WORK INSTRUCTION: Rewrite the text of the listing with "COLUMNA DE OPINIÓN" replaced by "EDITORIAL", keeping every other line unchanged. Leave the pictures out of your answer.
◆ ◆ ◆
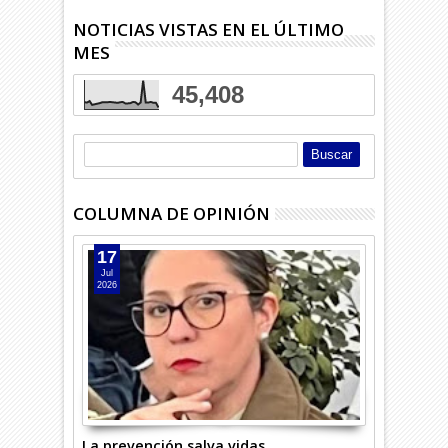
NOTICIAS VISTAS EN EL ÚLTIMO
MES
45,408
COLUMNA DE OPINIÓN
17
Jul
2026
La prevención salva vidas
◆ ◆ ◆
EXERCISE RESPONSE:
NOTICIAS VISTAS EN EL ÚLTIMO
MES
45,408
EDITORIAL
17
Jul
2026
La prevención salva vidas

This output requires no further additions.